Online tools such as Unbounce have created an elegant solution: WYSIWYG landing page editors that track and measure activity to show you which of your tests is performing best. In other words, it allows clever campaign managers who may not have coding or design chops to test and optimize to their hearts’ content.
11 ways to optimize and test your Unbounce landing page
Let’s get into the nitty gritty of clever ways to test your Unbounce landing pages to maximize learnings and improve conversions.
- Adapt landing page content to each geotargeted region
Are you running multiple geotargeted campaigns? Create identical Unbounce landing pages with unique images that represent each geography you are targeting. And while you’re at it, adapt your landing page copy so it speaks to each region.
- A/B test your headline
Don’t get too attached to your landing page headlines. Remember, it’s your visitor who decides what they like best. Start by creating variations on your top-performing ad creatives. Once you have found a winner, start testing the font, font size and headline colour.
- Pay a lot of attention to your call to action
We don’t have to tell you to take your website CTA very seriously. Tie it back to the objective of your campaign and your business, while also tapping into the needs of your target customer. Keep it short. Keep it simple. And give it lots of room to breathe on the page.
- SEO it
Yes, Google pays attention to whether the copy in your ads matches your landing page content. Include three sentences of SEO-optimized copy on your landing page. And make a point of updating your landing page copy with relevant keywords that give you the best results.
- Create a clear path to conversion
Part and parcel with testing and optimizing your CTA is making it as easy as humanly possible for your visitors to carry out a desired action. Test ways to make the customer’s first click remarkably easy. Point her in the right direction, and cut out any intervening steps or noise.
- Test different customer benefits
By now you know that successful landing pages emphasize the benefits (not features) of a product or service. (Pro tip: with a little copywriting it’s easy to flip any feature into a benefit.) A/B test all the myriad reasons why someone may think your product or service is the best: test price, convenience, ease of use, loyalty… You get it.
- A/B test to reach consensus
“Let’s A/B test it” is a great response to anyone — colleague or client — who has a an opinion on how to manage or optimize an ad campaign. Rather than hauling out best practices or showing him or her what worked last time, simply set up a test and let your visitors decide what’s best.
- Test different landing page images
Go beyond what your client, designer or CEO things is the best landing page image. Maybe your visitors intuitively respond to clip art. Or maybe they get more excited by an image of your product or service in action. Test a variety of different image types. You may be surprised by which one wins.
- Test again
Found your winning combination? Don’t assume it’s the best solution for everything, forever. Continually iterate and test on your top performing Unbounce landing page… eventually it may get stale, or become even better thanks to that idea you had in the middle of the night.
- Get fancy and run a multivariate test
Yes, it’s a big word and it can impress the heck out of your C-suite.
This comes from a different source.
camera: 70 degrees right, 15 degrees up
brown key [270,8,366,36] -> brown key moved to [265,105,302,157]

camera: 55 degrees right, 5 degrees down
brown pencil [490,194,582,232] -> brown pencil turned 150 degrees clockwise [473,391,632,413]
Running a multivariate test simply means testing several landing page variables at the same time to come up with the impossible perfect combination of landing page elements. Don’t be intimidated.
- Test and refine your forms
Test ways you can smooth over your visitors’ reluctance to fill in online forms. Make your form shorter. Change the size of its fields. Test different background colours. Position differently on the page. You get it.
Report your findings
If you conduct a successful A/B test and no one knows you did it, did it really occur? Develop an easy way to share your findings with your team and/or clients. There are two key reasons for this: when you share your learnings, everyone learns; and it clearly demonstrates the value of your work. Worst case scenario: Campaign conversion magically improves and no one knows why or clearly understands your contribution. Don’t let this happen to you.
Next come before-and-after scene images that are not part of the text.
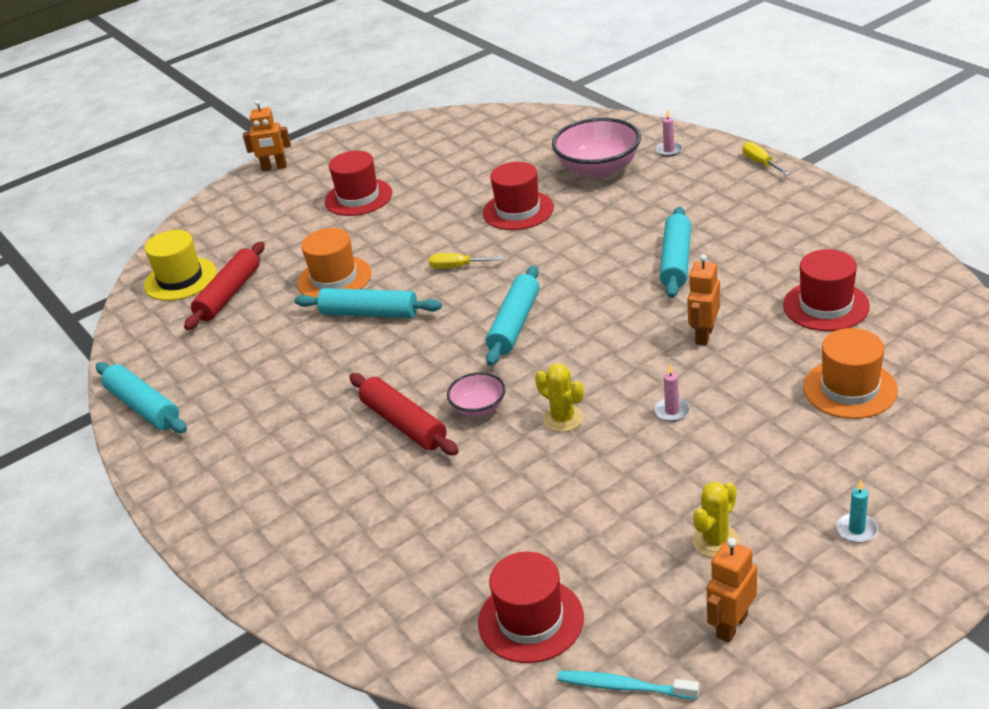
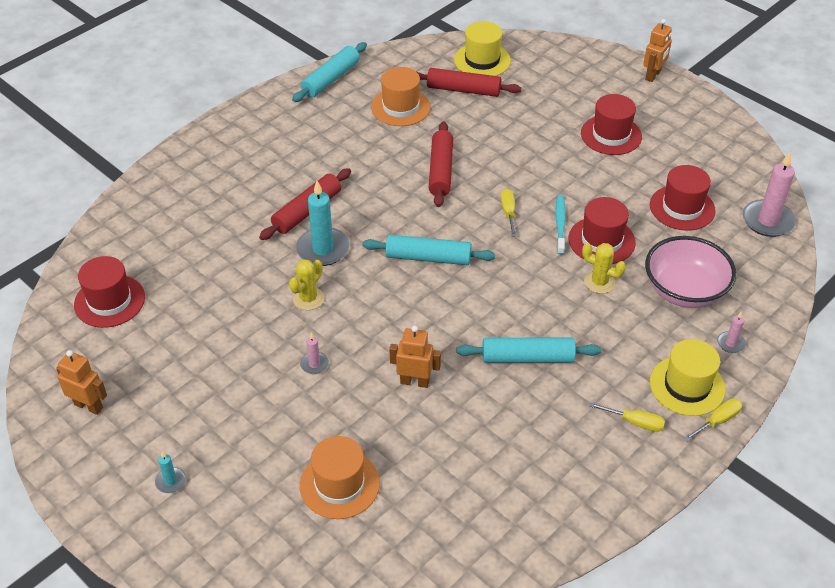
camera: 75 degrees right, 10 degrees up
orange robot [243,100,291,171] -> orange robot turned 135 degrees counterclockwise [643,19,672,82]
turquoise rolling pin [294,288,442,318] -> red rolling pin [429,121,453,207]
orange hat [297,228,372,298] -> orange hat moved to [371,67,431,126]
pink bowl [447,372,506,417] -> turquoise candle [296,181,349,266]
turquoise toothbrush [557,671,699,699] -> turquoise toothbrush moved to [555,194,566,255]
yellow cactus [692,482,739,557] -> yellow cactus moved to [582,243,626,294]
red hat [783,249,870,331] -> red hat moved to [650,165,716,231]
none -> yellow screwdriver [589,403,665,432]
none -> yellow hat [650,339,726,416]
none -> pink candle [743,152,796,237]

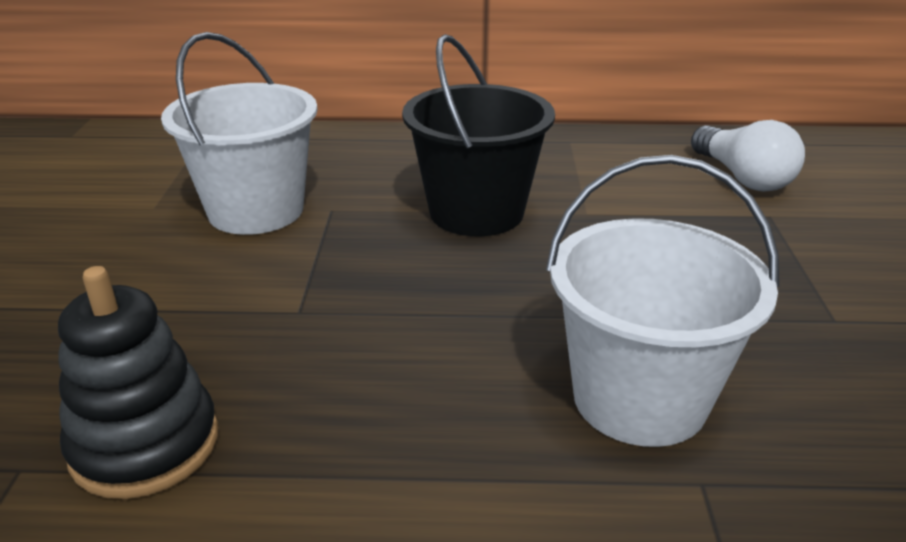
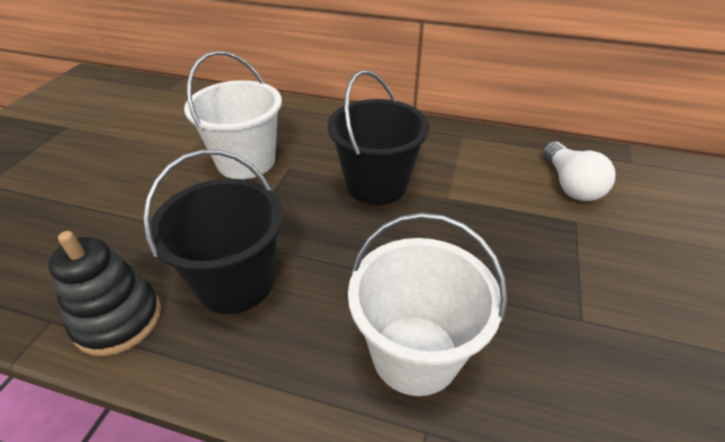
camera: 15 degrees right, 10 degrees up
none -> black bucket [143,150,283,314]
The more you test, the better you understand your customer
Beyond all the documented tests and results that directly influence the next iteration of your landing pages, the testing process brings about a customer-centric approach to design. This shift is the end result of all testing and optimization: rather than asking your design team, your coders or sales team, you begin to rely on data that reflects your customers’ direct experience.
Yes, you can still build beautiful things. You’ll just be able to build beautiful things that generate better results.